Sur la demande en dommages et intérêts
En application de l'article 1240 du code civil, tout fait quelconque de l'homme qui cause un dommage à autrui oblige celui par la faute duquel il est arrivé à le réparer.
L'appelante sollicite la condamnation de l'intimée à lui verser la somme de 10 000 euros sur ce fondement à titre de dommages et intérêts en réparation du préjudice moral causé par le tracas que l'attitude de cette dernière lui a occasionné du fait de l'engagement de la procédure judiciaire à son égard.

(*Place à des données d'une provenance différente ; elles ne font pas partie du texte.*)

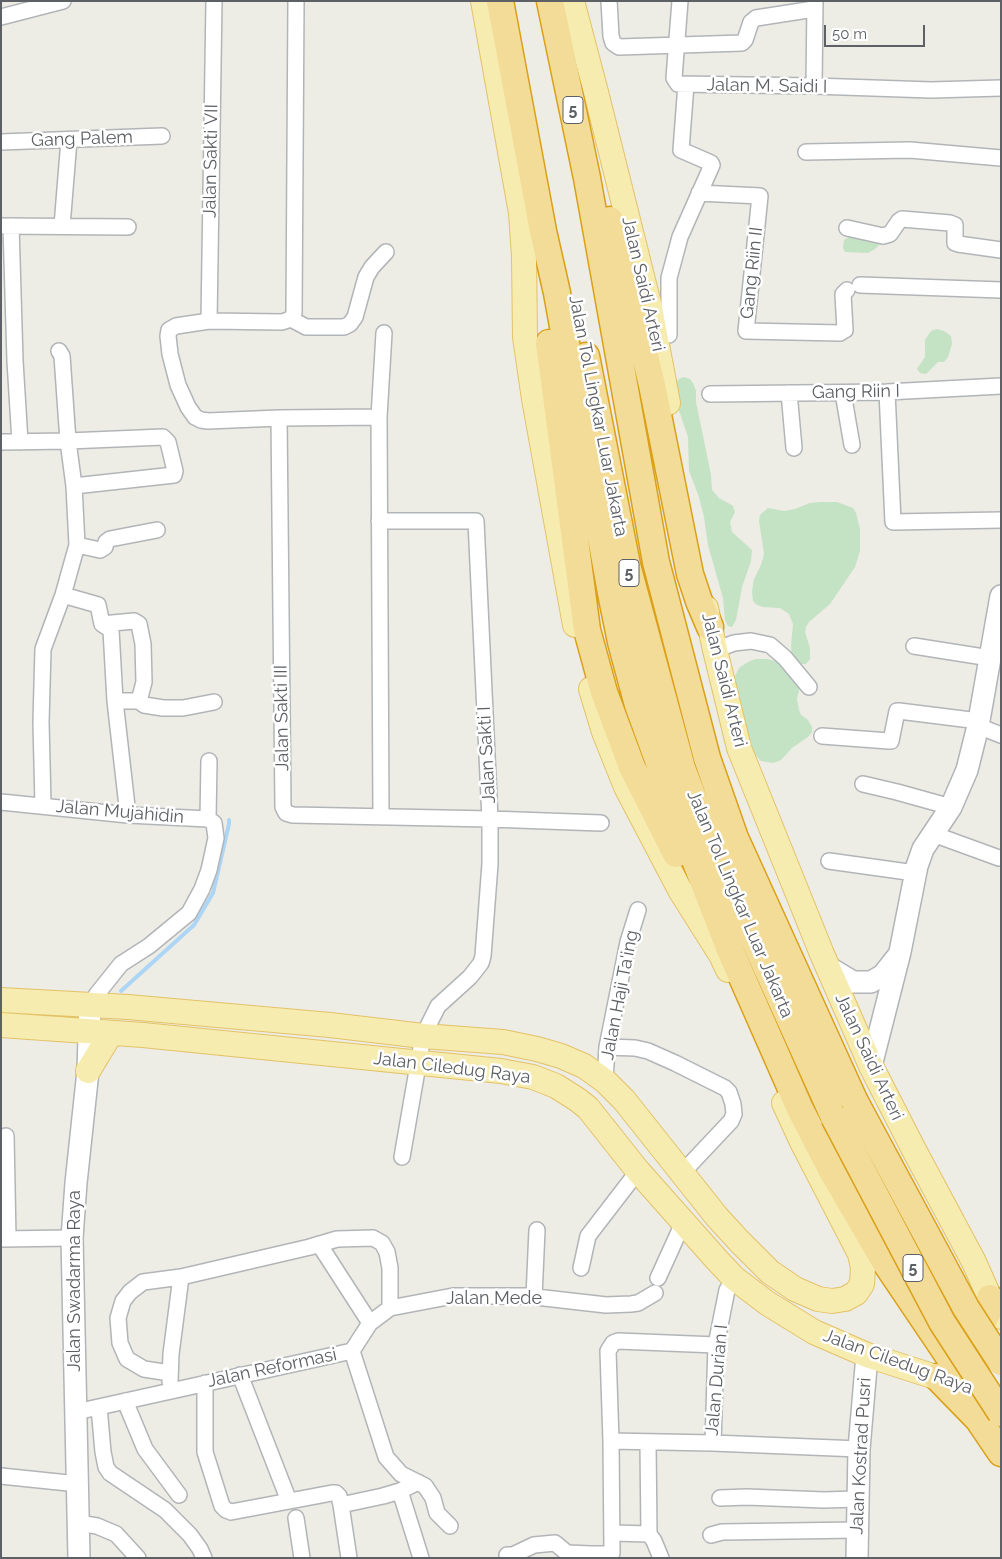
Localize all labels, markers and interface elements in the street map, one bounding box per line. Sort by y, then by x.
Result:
scale bar [827,15,928,47]
text: 50 m [832,25,867,43]
street label: Jalan M. Saidi I [706,74,828,98]
road number: 5 [563,96,583,124]
street label: Jalan Sakti VII [199,104,223,218]
street label: Gang Palem [31,126,133,152]
street label: Jalan Saidi Arteri [617,215,669,353]
street label: Gang Riin II [736,226,768,320]
street label: Jalan Tol Lingkar Luar Jakarta [564,294,632,538]
street label: Gang Riin I [812,380,900,404]
road number: 5 [619,560,639,586]
street label: Jalan Saidi Arteri [697,611,751,749]
street label: Jalan Sakti III [270,665,294,771]
street label: Jalan Sakti I [474,706,500,804]
street label: Jalan Tol Lingkar Luar Jakarta [682,787,798,1021]
street label: Jalan Mujahidin [55,796,185,828]
street label: Jalan Haji Ta'ing [597,928,643,1062]
street label: Jalan Saidi Arteri [830,990,908,1124]
street label: Jalan Ciledug Raya [372,1048,532,1088]
street label: Jalan Swadarma Raya [64,1190,86,1372]
road number: 5 [903,1254,923,1282]
street label: Jalan Mede [446,1288,542,1310]
street label: Jalan Durian I [701,1324,733,1436]
street label: Jalan Ciledug Raya [820,1325,976,1399]
street label: Jalan Reformasi [205,1344,339,1392]
street label: Jalan Kostrad Pusri [846,1377,876,1535]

Les démarches nécessitées par la procédure judiciaire sont cependant prises en compte dans l'estimation de l'indemnité pour frais irrépétibles et l'appelante ne démontre pas la preuve d'un préjudice distinct de sorte qu'elle sera déboutée de sa demande de dommages-intérêts.
Sur les autres demandes
Succombant à l'instance, la société JC Decaux Réunion Island sera condamnée à en régler les entiers dépens, de première instance d'appel sur le fondement des dispositions de l'article 696 du code de procédure civile dans lesquels n'entre pas la sommation de payer comme la exactement relevé le premier juge.
L'équité commande également de la condamner à payer à la société Runimmo Océan indien la somme de 3 000 euros au titre des frais irrépétibles exposés en application de l'article 700 du code de procédure civile.
La société JC Decaux Réunion Island sera déboutée de sa prétention du même chef en ce qu'elle succombe et la décision déférée lui ayant alloué 1500 euros à ce titre sera infirmée.
PAR CES MOTIFS
La cour,
Infirme le jugement déféré dans l'intégralité de ses dispositions soumises à la cour d'appel ;
Statuant à nouveau et y ajoutant:
Déboute la société JC Decaux Réunion Island de sa demande en paiement ;
Déboute la société Runimmo Océan indien de sa demande de dommages et intérêts ;
Condamne la société JC Decaux Réunion Island aux entiers dépens de première instance et d'appel ;
Condamne la société JC Decaux Réunion Island à payer la somme de 3 000 euros à la société Runimmo Océan indien au titre de l'article 700 du code de procédure civile ;
Déboute la société JC Decaux Réunion Island de sa prétention au titre de l'article 700 du code de procédure civile ;
Rejette toute autre demande plus ample ou contraire.
Le présent arrêt a été signé par Madame Séverine LEGER, conseillère faisant fonction de présidente de chambre, et par Madame Nathalie BEBEAU, greffière à laquelle la minute de la décision a été remise par le magistrat signataire.